Python PyPI License Downloads Status

Real-Time Vocal Fatigue Monitoring for Continuous Speech Analytics

VoiceMonitor is a Python library for real-time vocal fatigue monitoring built on top of the auralis_vfs vocal fatigue scoring framework. It enables continuous microphone monitoring, fatigue scoring using sliding audio windows, and session-level analytics for voice health monitoring.

The system is designed for researchers, speech engineers, and voice professionals who require automated analysis of vocal strain during prolonged speech activity.

VoiceMonitor processes live microphone input, extracts standardized audio segments, computes fatigue scores, and produces real-time alerts and session analytics.


Overview

Prolonged speaking can lead to vocal fatigue, a condition characterized by strain, reduced vocal efficiency, and potential long-term damage to vocal health.

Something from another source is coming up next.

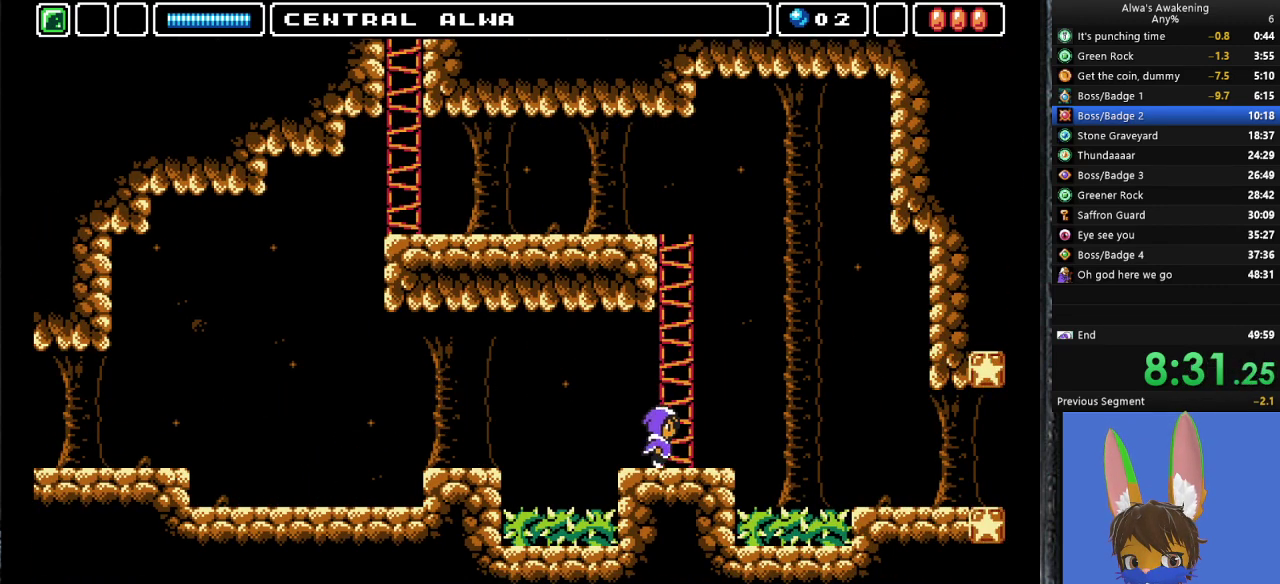
{"buttons": ["DPAD_RIGHT"], "left_stick": "center", "events": [[333, "CROSS", "down"], [433, "CROSS", "up"]]}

VoiceMonitor provides a real-time monitoring pipeline that:

  • captures microphone audio streams
  • processes sliding audio windows
  • computes vocal fatigue scores
  • tracks fatigue progression over time
  • generates session analytics and warnings

The system leverages the ECAPA-TDNN-VHE vocal fatigue estimation model and the auralis_vfs scoring framework developed as part of ongoing research in speech health monitoring.


Key Features

  • Real-time microphone audio monitoring
  • Continuous vocal fatigue scoring
  • Sliding window fatigue analysis
  • Fatigue threshold warnings
  • Session-level analytics and reports
  • Chunk-based audio processing pipeline
  • JSON session export for downstream analysis
  • Lightweight CLI interface for quick experiments

Architecture

VoiceMonitor uses a sliding window inference pipeline for continuous analysis.

Microphone Input
        │
        ▼
Audio Stream Buffer
        │
        ▼
Sliding Window Segmentation (5s)
        │
        ▼
auralis_vfs Preprocessing
        │
        ▼
Vocal Fatigue Scoring
        │
        ▼
Session Analytics Engine
        │
        ▼
Fatigue Alerts + Reports

Each processed window produces a fatigue score, enabling real-time tracking of vocal strain progression during speech sessions.


Installation

Requirements

  • Python ≥ 3.10
  • FFmpeg installed on system
  • Microphone access

Install from PyPI

pip install voicemonitor

Install from source

git clone https://github.com/<your-username>/voicemonitor.git
cd voicemonitor
pip install -e .

Dependencies

VoiceMonitor relies on the following core libraries:

  • auralis_vfs
  • numpy
  • sounddevice
  • soundfile
  • pydub
  • tqdm

FFmpeg must be installed for audio processing.


Quick Start

CLI Usage

Start real-time vocal fatigue monitoring:

voicemonitor

Monitor for a fixed duration:

voicemonitor --duration 120

Set a custom fatigue warning threshold:

voicemonitor --threshold 65

Example output:

[20260312_182001] Score: 22.51
[20260312_182006] Score: 31.02
[20260312_182011] Score: 45.44
[20260312_182016] Score: 72.90

⚠ fatigue threshold crossed

After the session completes, a report is generated:

session_report.json

Python API

VoiceMonitor can also be used directly in Python applications.

from voicemonitor import VoiceMonitor

monitor = VoiceMonitor(threshold=70)

session = monitor.start(duration_sec=120)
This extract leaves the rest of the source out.